Expressive Tuning and Equal Temperament
There is a school of thought that sees equal temperament as a Bad Thing. It is presented as a kind of industrialisation of a natural process, imposing a new regulative order on the west’s approach to music, commodifying our ways of hearing at the same time as mass-production processes were applied to pianos and popular songs.
For example, this is what the Just Intonation Network has to say on the matter:
Equal temperament was not adopted because it sounded better (it didn't then, and it still doesn't, despite 150 years of cultural conditioning) or because composers and theorists were unaware of Just Intonation. The adoption of twelve-tone equal temperament was strictly a matter of expediency. Equal temperament allowed eighteenth- and nineteenth-century composers to explore increasingly complex harmonies and abstruse modulations, but this benefit was short-lived. By the beginning of this century, all of the meaningful harmonic combinations in the equally-tempered scale had been thoroughly explored and exploited, and many composers believed that consonance, tonality, and even pitch had been exhausted as organizing principles. What was really exhausted was merely the limited resources of the tempered scale. By substituting 12 equally-spaced tones for a universe of subtle intervallic relationships, the composers and theorists of the 18th and 19th centuries effectively painted western music into a corner from which it has not yet succeeded in extricating itself.
I rather like this version of the narrative, since it inflects the standard story of paradise lost with the experience of the rake whose quest for ever more extreme sexual experiences exhausts his capacity for any kind of authentic feeling.
And there’s something to this story, of course. Period instrument bands who play with justly-tuned thirds and fifths give us a glow, a richness in the sound quite different from the brightness produced by modern instrument manufacture. And those of us involved in a cappella vocal genres know the visceral and sonic pleasures to be had from the experience of ‘lock and ring’.

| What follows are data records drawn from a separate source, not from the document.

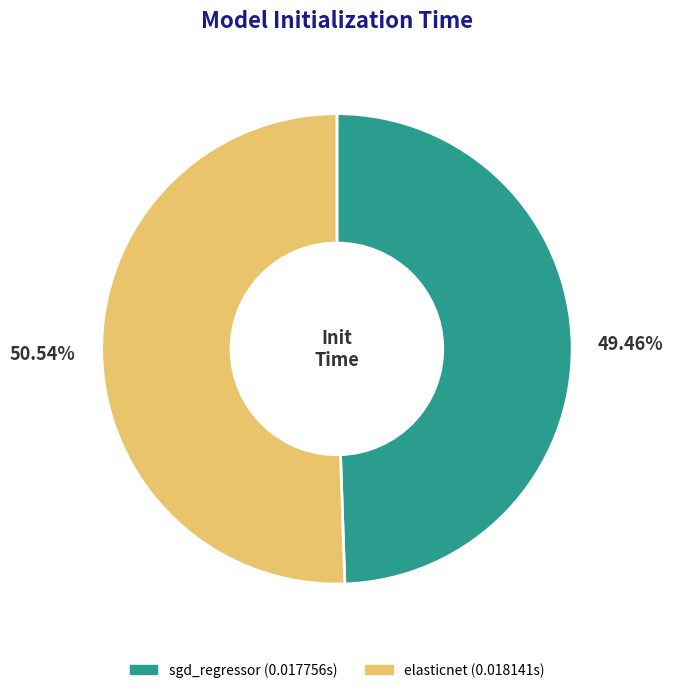

Is the sum of elasticnet and sgd_regressor greater than half?

Yes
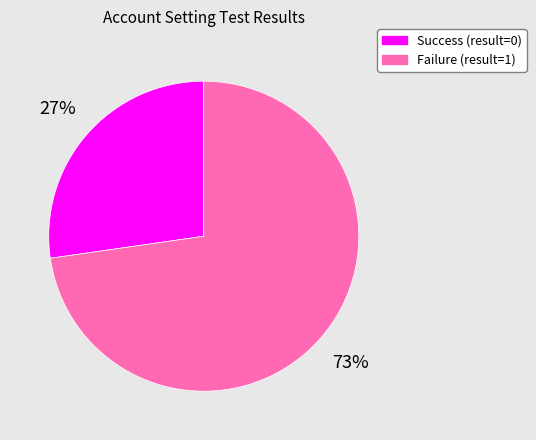

Is there a majority slice in this chart?

Yes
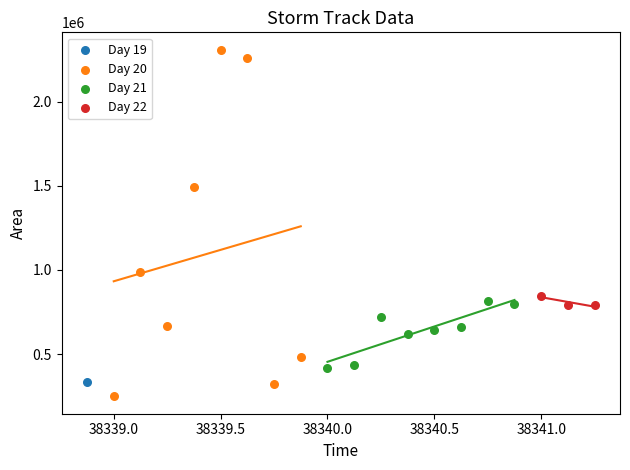

What are all the series names shown in the legend?

Day 19, Day 20, Day 21, Day 22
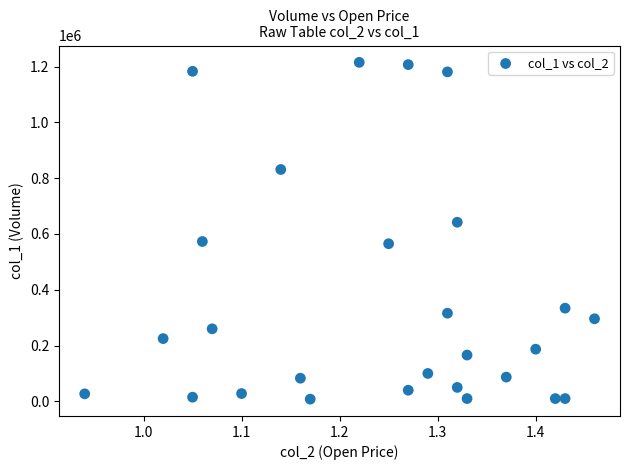

How many points are shown in the scatter plot?

27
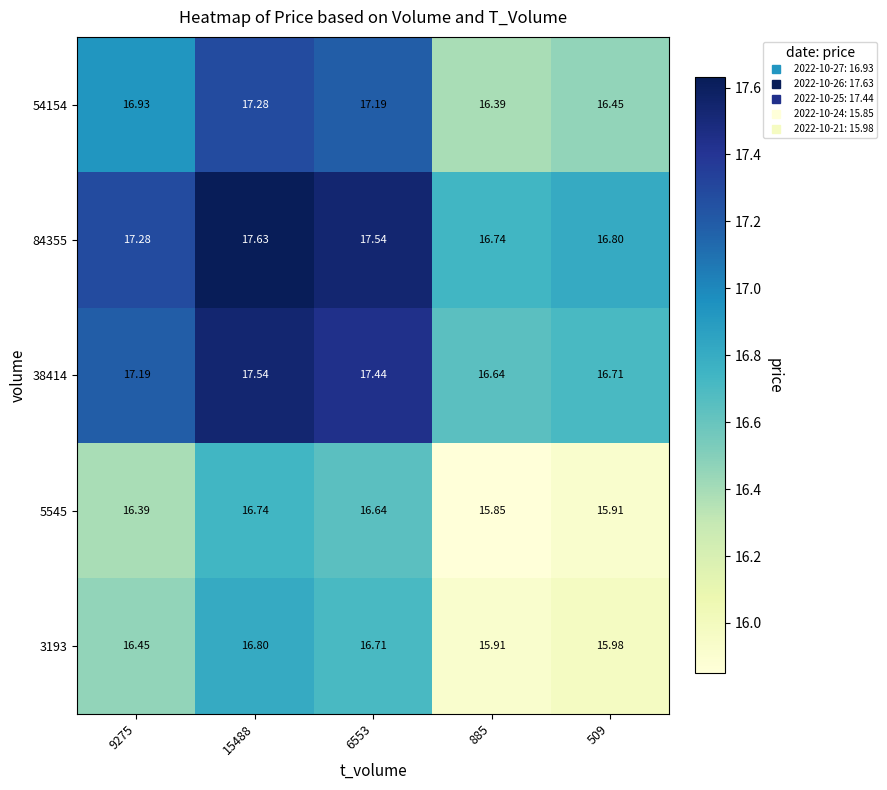

Is the value of 3193 at 6553 greater than the value of 54154 at 15488?

No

But I heard an interesting counter-argument to this position at the weekend, at Birmingham Conservatoire’s annual research study day. Our Head of Research, Peter Johnson, who is something of a pioneer in the empirical study of performance, presented a paper about how violinists tune when they’re playing along with pianos tuned in equal temperament. (The answer: sharp, if they’re Menuhin.)

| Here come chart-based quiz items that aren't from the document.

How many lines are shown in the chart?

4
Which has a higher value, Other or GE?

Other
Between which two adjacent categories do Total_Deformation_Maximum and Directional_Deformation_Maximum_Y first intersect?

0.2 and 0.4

In the course of this he made one of those throw-away remarks that is so interesting you miss the next five minutes of the main argument while you think about it. He was talking about Casals’ theory of expressive intonation: that you should sharpen rising semitones (as they are functional leading notes) and flatten falling ones (as functional 7ths). Peter has shown in previous work that Casals does indeed play like this, and that such tuning habits relate to longer-range voice-leading as well as immediate note-to-note examples. The throw-away remark was that equal temperament does this too, though to a smaller degree than Casals did on the cello.

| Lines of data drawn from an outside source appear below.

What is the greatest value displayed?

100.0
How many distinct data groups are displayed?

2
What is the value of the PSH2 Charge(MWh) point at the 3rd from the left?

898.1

So, let’s think about that for a moment. The major 3rd in just intonation is defined by the ratio of 5:4, and comes out in cents as 386.314, whereas the equally-tempered major 3rd is 400 cents – i.e. slightly sharper. The minor seventh is less simple, since it could be defined in one of three ways in just intonation: the harmonic minor 7th (7:4, 968.826 cents), the grave minor 7th (16:9, 996.091 cents) or the adjective-less minor 7th (9:5, 1017.597 cents). Of these, only the last is actually greater than the equally tempered minor 7th of 1000 cents, but still, that still leaves room to claim that equal temperament raises 3rds and flattens 7ths compared to just intonation.
The point this makes of course is that it reframes equal temperament as not merely a chromatically expedient system, but as an expressively coherent one. Yes, it still places it in the service of the harmonic adventures of functional tonality, but the service it’s performing is to amplify the sense of direction and teleology built by tonal structures. Equal temperament stops looking like a cheap imitation tuning system that can be sold to oiks who are too unskilled to retune their own keyboards between pieces in different keys, and starts looking more like a harmonic flavour enhancer: a kind of musical monosodium glutamate. Not the most heroic revisionist metaphor, I know, but musically useful nonetheless.